Mr. Robt. Brewer was in our midst last week and purchased a number of hogs. He states that business is still good with him and still has a pleasant smile for everyone.
Messrs. Baker and Kitt, the well drillers, left here last week and are now busy drilling wells around Ethelbert. Their outfit is a good one.
Since sleighing has commenced there is quite a lot of hardwood coming into town and our friend Fred Farion, seems to be the “Cordwood King.”
Joe Shand, of Dauphin, was a visitor here last week on his way from Ethelbert, where he had been on business.
The grist mill here has been running very steady this last week owing to the roads being good for sleighing and the people are now able to bring their grain to town.
We are all looking forward to business being a little brighter now that all the holidays are over.

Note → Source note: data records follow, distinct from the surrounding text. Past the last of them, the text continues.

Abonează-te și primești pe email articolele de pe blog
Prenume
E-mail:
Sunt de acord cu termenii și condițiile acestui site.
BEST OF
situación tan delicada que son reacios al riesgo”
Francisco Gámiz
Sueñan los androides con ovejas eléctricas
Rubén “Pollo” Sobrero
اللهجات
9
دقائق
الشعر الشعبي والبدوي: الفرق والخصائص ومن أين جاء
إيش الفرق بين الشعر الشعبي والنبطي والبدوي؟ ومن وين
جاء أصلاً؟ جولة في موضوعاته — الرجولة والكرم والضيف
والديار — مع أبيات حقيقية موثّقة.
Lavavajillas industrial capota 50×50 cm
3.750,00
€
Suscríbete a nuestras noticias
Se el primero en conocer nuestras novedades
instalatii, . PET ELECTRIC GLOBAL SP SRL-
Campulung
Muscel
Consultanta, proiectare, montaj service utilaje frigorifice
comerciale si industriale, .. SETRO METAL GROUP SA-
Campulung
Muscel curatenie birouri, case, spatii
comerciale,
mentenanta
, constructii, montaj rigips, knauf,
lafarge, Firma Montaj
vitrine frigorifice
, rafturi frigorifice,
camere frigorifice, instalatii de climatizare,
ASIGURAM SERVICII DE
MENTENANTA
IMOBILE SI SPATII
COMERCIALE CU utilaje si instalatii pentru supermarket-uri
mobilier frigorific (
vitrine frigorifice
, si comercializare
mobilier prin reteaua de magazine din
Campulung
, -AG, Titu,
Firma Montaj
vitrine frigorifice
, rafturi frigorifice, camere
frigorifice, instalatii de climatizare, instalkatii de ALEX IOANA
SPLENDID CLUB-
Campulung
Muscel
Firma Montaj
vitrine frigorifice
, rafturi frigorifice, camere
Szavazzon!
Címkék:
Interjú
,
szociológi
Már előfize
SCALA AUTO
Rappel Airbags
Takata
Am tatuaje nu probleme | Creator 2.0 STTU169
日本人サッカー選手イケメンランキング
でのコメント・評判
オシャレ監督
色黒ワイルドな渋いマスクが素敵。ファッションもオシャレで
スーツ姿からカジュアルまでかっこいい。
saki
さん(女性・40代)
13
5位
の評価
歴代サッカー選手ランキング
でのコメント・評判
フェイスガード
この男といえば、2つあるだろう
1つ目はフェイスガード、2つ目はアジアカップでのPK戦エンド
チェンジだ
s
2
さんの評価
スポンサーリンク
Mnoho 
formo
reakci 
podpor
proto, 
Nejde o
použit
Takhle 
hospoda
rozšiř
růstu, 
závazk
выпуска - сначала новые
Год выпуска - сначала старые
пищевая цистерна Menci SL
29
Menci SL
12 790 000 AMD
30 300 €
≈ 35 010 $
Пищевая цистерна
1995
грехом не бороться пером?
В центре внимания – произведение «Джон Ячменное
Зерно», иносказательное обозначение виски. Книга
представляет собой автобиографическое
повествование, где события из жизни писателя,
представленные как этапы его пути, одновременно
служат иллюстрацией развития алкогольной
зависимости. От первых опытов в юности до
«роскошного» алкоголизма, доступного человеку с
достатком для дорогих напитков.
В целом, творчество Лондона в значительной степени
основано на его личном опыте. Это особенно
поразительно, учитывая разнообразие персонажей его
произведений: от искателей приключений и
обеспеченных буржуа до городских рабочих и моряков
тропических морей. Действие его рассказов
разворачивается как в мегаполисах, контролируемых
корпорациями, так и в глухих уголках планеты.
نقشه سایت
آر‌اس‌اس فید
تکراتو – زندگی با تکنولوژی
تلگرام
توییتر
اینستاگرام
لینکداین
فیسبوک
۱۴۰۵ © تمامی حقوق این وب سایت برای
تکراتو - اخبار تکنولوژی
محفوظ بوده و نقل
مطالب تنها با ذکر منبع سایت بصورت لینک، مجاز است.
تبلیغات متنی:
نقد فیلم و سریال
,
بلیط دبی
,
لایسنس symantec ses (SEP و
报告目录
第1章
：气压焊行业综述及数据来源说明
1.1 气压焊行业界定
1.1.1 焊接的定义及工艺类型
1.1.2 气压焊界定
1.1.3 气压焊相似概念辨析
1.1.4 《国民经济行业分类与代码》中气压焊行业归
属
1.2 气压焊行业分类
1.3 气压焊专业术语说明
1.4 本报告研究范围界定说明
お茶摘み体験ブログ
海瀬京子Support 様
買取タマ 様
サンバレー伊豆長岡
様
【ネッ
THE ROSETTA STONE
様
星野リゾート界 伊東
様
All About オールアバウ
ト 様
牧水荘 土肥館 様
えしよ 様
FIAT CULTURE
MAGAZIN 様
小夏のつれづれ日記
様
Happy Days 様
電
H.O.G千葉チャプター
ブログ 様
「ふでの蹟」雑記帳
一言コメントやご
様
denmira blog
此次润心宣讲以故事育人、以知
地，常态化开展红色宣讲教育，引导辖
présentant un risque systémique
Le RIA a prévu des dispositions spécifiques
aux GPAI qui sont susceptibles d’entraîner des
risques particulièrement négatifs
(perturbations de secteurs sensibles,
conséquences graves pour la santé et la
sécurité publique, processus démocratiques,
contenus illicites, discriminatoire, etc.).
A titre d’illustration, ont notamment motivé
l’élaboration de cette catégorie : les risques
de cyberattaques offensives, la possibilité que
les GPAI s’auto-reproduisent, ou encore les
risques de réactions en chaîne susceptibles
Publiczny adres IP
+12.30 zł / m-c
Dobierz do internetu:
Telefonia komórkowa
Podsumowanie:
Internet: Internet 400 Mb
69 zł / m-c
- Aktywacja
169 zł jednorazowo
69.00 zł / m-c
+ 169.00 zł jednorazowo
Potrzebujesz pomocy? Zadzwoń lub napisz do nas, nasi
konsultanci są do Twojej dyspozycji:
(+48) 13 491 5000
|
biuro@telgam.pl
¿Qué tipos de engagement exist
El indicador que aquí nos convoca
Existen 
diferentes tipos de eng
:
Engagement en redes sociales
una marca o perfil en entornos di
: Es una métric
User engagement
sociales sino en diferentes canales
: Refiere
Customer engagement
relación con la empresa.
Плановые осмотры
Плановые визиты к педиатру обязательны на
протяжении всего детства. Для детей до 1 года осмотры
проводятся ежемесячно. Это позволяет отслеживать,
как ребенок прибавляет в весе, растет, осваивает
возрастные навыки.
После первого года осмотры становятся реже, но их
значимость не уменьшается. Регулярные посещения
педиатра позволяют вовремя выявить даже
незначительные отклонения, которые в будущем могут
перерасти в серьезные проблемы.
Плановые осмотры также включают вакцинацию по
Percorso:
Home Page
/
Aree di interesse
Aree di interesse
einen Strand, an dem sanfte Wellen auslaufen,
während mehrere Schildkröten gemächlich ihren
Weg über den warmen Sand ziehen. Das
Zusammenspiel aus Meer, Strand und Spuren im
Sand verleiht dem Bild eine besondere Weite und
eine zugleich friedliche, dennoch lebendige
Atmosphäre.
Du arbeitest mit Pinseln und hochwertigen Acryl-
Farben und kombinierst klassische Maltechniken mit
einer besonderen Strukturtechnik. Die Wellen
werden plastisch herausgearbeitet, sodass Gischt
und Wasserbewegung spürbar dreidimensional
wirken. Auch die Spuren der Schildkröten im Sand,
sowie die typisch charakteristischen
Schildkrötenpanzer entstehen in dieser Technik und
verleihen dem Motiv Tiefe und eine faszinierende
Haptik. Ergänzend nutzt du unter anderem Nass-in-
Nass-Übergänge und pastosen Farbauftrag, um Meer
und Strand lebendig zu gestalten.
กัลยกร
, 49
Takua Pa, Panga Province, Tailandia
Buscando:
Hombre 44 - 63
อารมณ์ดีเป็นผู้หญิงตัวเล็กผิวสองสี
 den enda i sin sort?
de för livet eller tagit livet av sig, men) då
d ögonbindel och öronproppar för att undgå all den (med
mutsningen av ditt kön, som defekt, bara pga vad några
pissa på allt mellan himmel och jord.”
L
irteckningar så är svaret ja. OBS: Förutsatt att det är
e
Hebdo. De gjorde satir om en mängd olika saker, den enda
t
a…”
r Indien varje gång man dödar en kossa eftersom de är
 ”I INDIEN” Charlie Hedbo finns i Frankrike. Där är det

1915 Jan 21 – Winnipegosis

A concert was held here on Friday evening in aid of the Red Cross society. Everybody turned out for the good cause, and a pleasant evening was spent. The sum of $30.00 has been forwarded direct to the society at Toronto, making in all a total of $70.00 sent from Winnipegosis, in addition to three shipments of bandages, pillows, etc.
It is understood the incorporation of the town will not take place until the return of the fishermen from the north. A considerable portion of our population is away at present.
Capt. Wm. Sifton, who is in charge of the Standard Lumber Co.’s camp at the north end of the lake, is visiting at Dauphin. The captain says the output of logs this winter will be limited.
We are all patiently waiting for the return of the fishermen. When they are away the town is like the play of “Hamlet” with “Hamlet” left out. And, you know, the nimble dollar of the fishermen is like the fish, it has the faculty of slipping from one to the other.
Like everything else, curling is expected to boom when the boys return from the north end of the lake. Up to the present it has been on the slow side.

Winnipegosis

1915 Jan 21 – Winnipegosis

Chas. White returned on Saturday night from his rounds as fish inspector, and reports the fishing good.
To Mr. and Mrs. Wm. Christianson, a daughter, on Jan. 13th.
Jack Matthews is on the sick list, but is reported improving.
Mr. F. Neely, of Dauphin, has been awarded the contract for the new lighthouse.
The young ladies of the town are giving a dance and skating party on Wednesday evening, the 20th.